On peine à croire qu'il y a une politique de jeunes concertée à Anglet et pas simplement un discours pratique de circonstance. La vérité est qu'Anglet n'a pas les moyens de se payer mieux. Avec une masse salariale "brute" d'environ 350000 euros, comment en serait-il autrement ? Les mots prononcés par le président Grégoire Delage à la présentation officielle de l'équipe ont une drôle de résonance : "On a un petit budget certes, mais nous préférons le partager entre tout le monde. Que chacun puisse s'y retrouver, plutôt que de recruter des grosses pointures du hockey, très chères." Un mois plus tard, il s'agissait plutôt de partager moins entre moins de monde...

Le terme "grosse pointure" a une signification assez limitée à Anglet. Par exemple, Dominic Léveillé. Il a beau avoir montré ses limites à Rouen, il était déjà trop cher pour l'Hormadi, qui essaie depuis deux ans d'attirer l'ancien compagnon de ligne de Daramy en junior chez les Panthères de Saint-Jérôme.

On avait donc recruté Olivier Maltais, crédité d'un peu moins d'un point par match en CHL puis en LNAH. On l'a affublé de l'étiquette de "buteur", et on a feint de s'étonner ensuite qu'il n'ait pas eu le rendement attendu. Bref, exactement le même scénario que pour son prédécesseur de la saison dernière Éric Dubois. Les dirigeants tiennent exactement la même rengaine, prévisible d'avance.

Tout ça pour recruter comme joker Sylvain Favreau juste avant la date limite.
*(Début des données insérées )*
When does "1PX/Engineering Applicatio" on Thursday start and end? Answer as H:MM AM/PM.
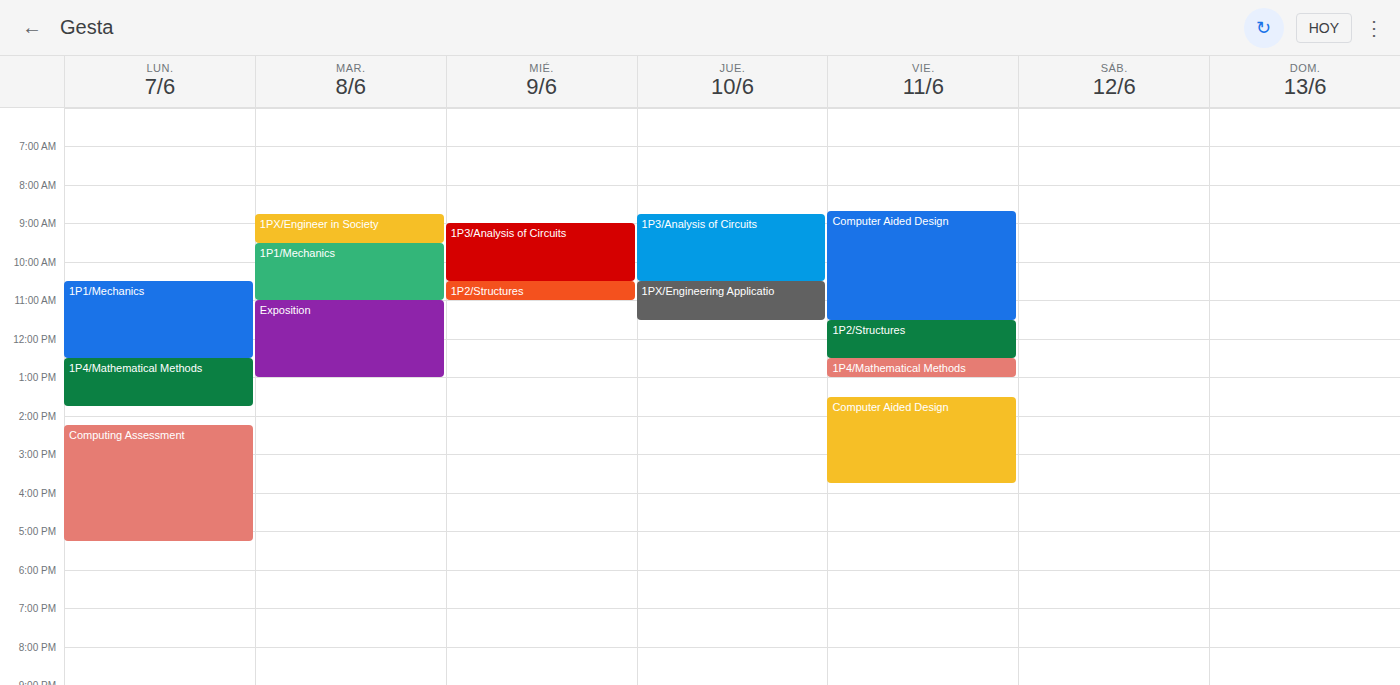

Un homme qui n'avait pas réussi à convaincre en début de saison à Peissenberg (Bayernliga, 4e niveau allemand). Bien sûr, Favreau a contribué à faire monter Strasbourg en Ligue Magnus... mais Maltais avait fait de même avec Morzine-Avoriaz il y a trois ans. À qui ferait-on croire qu'on a gagné au change ? On a juste économisé un mois et demi de salaire de renfort étranger dans l'intervalle, mais le coût d'un vestiaire plombé et d'un classement catastrophique paraît déjà plus important.
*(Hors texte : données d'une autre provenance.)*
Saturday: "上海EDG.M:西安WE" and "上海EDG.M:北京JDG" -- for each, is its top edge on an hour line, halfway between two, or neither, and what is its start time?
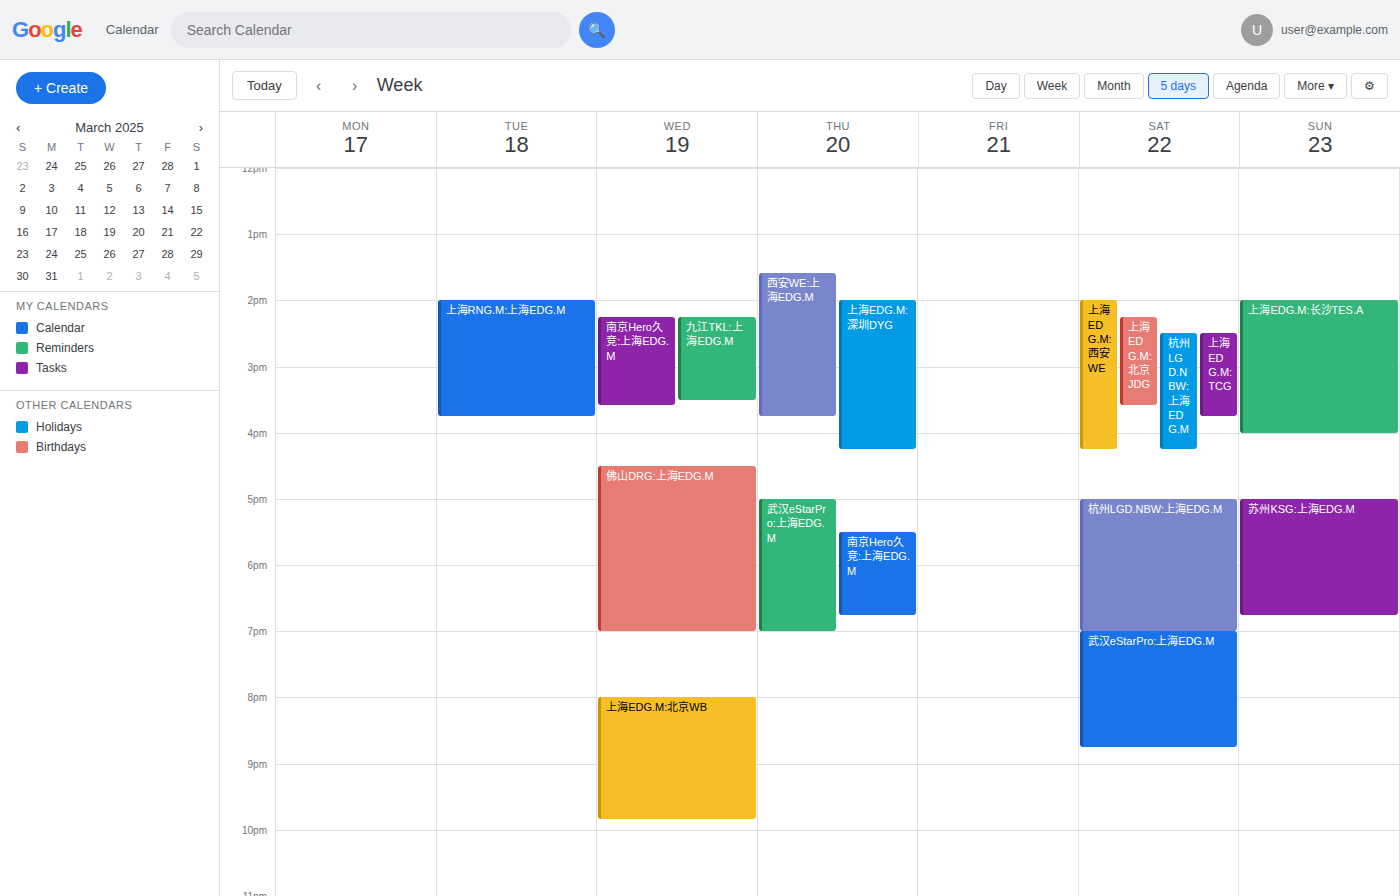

Être qualifié de "mercenaires" est sûrement très plaisant quand on un étranger grassement payé de LNA suisse et que c'est le vocable consacré dans le vocabulaire local. Mais quand ce mot est utilisé par un président de club uniquement quand il s'agit de virer un joueur, bizarrement, on comprend que cela sonne moins bien aux oreilles de l'intéressé. Surtout quand il ne l'a pas entendu à son arrivée, où il était immanquablement qualifié de "renfort intéressant" ou d'une amabilité dans le genre. Ce double langage trompe-t-il encore quelqu'un ?

La situation n'est vraiment pas facile pour les nouveaux arrivants, qui n'imaginaient sûrement pas débarquer dans un tel nid de guêpes. Julien Figved, dont on sait qu'il lâche pas mal de rebonds, a besoin d'une défense solide pour les écarter. Or, Sébastien Rousselin se trouve un peu seul pour faire le ménage maintenant que Karrer n'est plus là. Le petit défenseur offensif Dave Grenier régalait le public de D1 de ses montées offensives avec Strasbourg, et il a fait étalage de son talent dans les matches amicaux, mais dans un contexte de survie en Magnus, pourra-t-il en faire autant ? N'a-t-on pas besoin de plus de fiabilité défensive ?

Les décisions à l'emporte-pièce des dirigeants risquent-elles de ruiner la saison avant même qu'elle n'ait commencé ? Les joueurs de l'Hormadi auront besoin d'une sacrée force de caractère pour sauver ce qui peut l'être. Mais n'a-t-on pas dit en introduction que c'est quand on les attend le moins que... ?

Marc Branchu

 

 

Départs : Ferhi (Grenoble), Bounoure (Brest), Aubry (Dijon), Ballet (Caen), Marakhovski (Neman Grodno, BLR), Larrieu (Bordeaux), Dubois.

Arrivées : Grenier (Strasbourg), Rousselin (Dijon), Maltais (Saint-Georges, LNAH), Figved (Angers), Larroque (roller-hockey), Favreau (Peissenberg, ALL).

Effectif

Gardiens : Julien Figved (26 ans), Benoît Sanchez (22 ans), Xavier Chatelin (19 ans).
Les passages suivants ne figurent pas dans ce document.